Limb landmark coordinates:
- - - - -

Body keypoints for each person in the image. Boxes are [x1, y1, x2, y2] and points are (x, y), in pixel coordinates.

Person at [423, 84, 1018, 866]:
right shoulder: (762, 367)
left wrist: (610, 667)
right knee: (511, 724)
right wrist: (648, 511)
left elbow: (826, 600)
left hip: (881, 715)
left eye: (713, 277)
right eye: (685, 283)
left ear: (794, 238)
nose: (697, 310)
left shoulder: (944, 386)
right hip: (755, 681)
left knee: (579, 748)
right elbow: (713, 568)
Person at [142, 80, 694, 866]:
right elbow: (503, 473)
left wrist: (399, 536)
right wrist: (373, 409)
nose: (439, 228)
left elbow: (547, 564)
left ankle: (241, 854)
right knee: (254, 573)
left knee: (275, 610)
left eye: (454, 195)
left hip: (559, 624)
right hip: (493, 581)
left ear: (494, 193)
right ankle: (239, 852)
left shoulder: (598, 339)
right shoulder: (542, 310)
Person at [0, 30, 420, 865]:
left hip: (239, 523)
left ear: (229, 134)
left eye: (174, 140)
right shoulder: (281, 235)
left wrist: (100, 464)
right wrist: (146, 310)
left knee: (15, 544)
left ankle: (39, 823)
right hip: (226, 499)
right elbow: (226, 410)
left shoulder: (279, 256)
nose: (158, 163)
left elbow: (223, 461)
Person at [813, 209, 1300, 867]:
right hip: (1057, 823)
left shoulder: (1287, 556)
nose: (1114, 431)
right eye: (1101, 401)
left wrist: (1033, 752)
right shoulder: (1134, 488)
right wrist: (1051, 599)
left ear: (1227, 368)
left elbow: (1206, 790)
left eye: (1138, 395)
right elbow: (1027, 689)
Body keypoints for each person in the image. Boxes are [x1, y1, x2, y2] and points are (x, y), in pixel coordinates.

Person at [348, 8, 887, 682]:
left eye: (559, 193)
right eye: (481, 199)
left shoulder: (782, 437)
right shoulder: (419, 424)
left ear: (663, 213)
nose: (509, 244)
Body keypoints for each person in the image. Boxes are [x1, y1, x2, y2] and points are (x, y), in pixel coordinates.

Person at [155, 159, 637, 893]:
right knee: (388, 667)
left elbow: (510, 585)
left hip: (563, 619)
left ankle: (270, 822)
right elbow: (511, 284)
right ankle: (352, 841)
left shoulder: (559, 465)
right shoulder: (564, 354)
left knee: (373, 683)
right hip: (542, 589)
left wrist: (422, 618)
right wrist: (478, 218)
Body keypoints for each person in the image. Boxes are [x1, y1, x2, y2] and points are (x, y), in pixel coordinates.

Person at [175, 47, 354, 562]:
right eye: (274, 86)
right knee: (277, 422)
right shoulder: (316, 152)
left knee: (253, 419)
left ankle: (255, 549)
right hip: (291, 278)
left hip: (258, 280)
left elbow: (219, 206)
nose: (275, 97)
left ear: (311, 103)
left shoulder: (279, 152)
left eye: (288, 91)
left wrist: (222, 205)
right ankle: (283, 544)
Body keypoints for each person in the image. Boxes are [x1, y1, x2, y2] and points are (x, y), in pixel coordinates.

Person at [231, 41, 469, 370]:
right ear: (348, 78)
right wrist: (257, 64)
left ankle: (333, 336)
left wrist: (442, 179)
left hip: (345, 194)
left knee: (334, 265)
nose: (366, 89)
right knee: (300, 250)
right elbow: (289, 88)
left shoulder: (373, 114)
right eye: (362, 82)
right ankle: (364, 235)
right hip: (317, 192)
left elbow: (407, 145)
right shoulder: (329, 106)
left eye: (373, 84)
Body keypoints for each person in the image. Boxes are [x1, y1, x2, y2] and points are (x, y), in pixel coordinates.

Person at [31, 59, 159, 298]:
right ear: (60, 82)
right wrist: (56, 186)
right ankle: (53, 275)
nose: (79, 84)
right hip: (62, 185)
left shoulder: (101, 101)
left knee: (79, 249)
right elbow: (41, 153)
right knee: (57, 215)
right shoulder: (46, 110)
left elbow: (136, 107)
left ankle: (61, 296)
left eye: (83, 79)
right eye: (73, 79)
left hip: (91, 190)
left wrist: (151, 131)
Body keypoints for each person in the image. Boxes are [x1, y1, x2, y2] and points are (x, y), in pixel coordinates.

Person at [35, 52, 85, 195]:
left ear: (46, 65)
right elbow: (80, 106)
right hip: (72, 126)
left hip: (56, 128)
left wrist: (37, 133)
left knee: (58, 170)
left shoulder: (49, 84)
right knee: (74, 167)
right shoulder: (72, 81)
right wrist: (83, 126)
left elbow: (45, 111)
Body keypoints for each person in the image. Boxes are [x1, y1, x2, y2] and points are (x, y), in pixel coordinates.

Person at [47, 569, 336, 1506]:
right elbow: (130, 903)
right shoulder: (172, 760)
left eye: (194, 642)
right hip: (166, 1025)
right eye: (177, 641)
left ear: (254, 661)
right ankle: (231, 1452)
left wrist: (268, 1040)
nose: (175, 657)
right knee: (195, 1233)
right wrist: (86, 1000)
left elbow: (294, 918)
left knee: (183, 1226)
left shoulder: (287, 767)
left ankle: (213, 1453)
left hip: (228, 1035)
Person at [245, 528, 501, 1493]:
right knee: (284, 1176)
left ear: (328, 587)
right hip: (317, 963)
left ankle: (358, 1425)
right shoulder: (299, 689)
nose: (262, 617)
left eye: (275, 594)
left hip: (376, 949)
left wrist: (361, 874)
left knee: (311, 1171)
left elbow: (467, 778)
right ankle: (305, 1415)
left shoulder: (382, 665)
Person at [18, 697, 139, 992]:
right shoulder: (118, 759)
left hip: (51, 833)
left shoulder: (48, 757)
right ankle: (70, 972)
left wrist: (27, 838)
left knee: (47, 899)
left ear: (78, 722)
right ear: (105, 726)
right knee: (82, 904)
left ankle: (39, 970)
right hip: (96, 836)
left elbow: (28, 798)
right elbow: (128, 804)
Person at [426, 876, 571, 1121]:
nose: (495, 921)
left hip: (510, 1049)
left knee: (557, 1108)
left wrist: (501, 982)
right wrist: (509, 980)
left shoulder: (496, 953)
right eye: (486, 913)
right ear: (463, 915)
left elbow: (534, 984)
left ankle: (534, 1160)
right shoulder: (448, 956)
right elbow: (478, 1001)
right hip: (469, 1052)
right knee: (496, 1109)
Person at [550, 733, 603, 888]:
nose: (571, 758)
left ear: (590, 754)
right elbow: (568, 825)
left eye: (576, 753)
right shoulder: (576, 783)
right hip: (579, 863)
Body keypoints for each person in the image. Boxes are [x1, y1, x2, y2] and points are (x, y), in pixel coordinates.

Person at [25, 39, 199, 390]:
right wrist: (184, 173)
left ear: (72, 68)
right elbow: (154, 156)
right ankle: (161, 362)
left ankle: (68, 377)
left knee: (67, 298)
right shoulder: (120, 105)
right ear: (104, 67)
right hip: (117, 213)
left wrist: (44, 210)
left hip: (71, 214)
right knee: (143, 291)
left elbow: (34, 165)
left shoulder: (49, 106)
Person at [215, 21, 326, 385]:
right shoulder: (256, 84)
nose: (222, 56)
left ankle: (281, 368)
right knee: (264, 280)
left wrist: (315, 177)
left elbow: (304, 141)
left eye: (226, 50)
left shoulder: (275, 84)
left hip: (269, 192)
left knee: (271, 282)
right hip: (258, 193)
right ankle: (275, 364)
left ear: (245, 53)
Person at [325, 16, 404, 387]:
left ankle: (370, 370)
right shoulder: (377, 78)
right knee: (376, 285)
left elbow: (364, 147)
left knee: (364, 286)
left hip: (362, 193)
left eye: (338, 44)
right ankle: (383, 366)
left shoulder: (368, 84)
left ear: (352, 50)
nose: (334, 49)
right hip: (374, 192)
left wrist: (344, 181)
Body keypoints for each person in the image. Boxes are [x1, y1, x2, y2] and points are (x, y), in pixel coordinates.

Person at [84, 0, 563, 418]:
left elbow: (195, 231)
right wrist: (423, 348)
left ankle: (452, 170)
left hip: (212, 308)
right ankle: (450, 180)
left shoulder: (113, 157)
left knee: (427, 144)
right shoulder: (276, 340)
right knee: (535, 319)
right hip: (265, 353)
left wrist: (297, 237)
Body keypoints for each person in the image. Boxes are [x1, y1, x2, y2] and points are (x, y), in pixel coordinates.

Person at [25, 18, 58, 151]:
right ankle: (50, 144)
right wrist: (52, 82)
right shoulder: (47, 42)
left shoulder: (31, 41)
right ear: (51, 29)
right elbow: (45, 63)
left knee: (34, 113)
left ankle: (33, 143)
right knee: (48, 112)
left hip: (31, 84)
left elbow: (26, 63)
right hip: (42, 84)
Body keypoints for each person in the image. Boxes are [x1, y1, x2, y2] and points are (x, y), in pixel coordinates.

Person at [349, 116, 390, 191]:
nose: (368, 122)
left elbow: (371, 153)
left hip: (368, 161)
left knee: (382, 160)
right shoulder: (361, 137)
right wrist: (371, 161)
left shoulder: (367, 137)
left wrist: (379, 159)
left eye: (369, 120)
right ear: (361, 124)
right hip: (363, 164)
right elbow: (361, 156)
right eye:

- - - - -

## What is required
If a line falls between the first line of the data above and the line holding "right hip: (755, 681)", inclusive, retype it exactly; retype no other line.

## Answer to this exercise
Body keypoints for each person in the image. Boxes are [x1, y1, x2, y2] and points are (x, y), in pixel coordinates.

Person at [423, 84, 1018, 866]:
right shoulder: (762, 367)
left wrist: (610, 667)
right knee: (511, 724)
right wrist: (648, 511)
left elbow: (826, 600)
left hip: (881, 715)
left eye: (713, 277)
right eye: (685, 283)
left ear: (794, 238)
nose: (697, 310)
left shoulder: (944, 386)
right hip: (755, 681)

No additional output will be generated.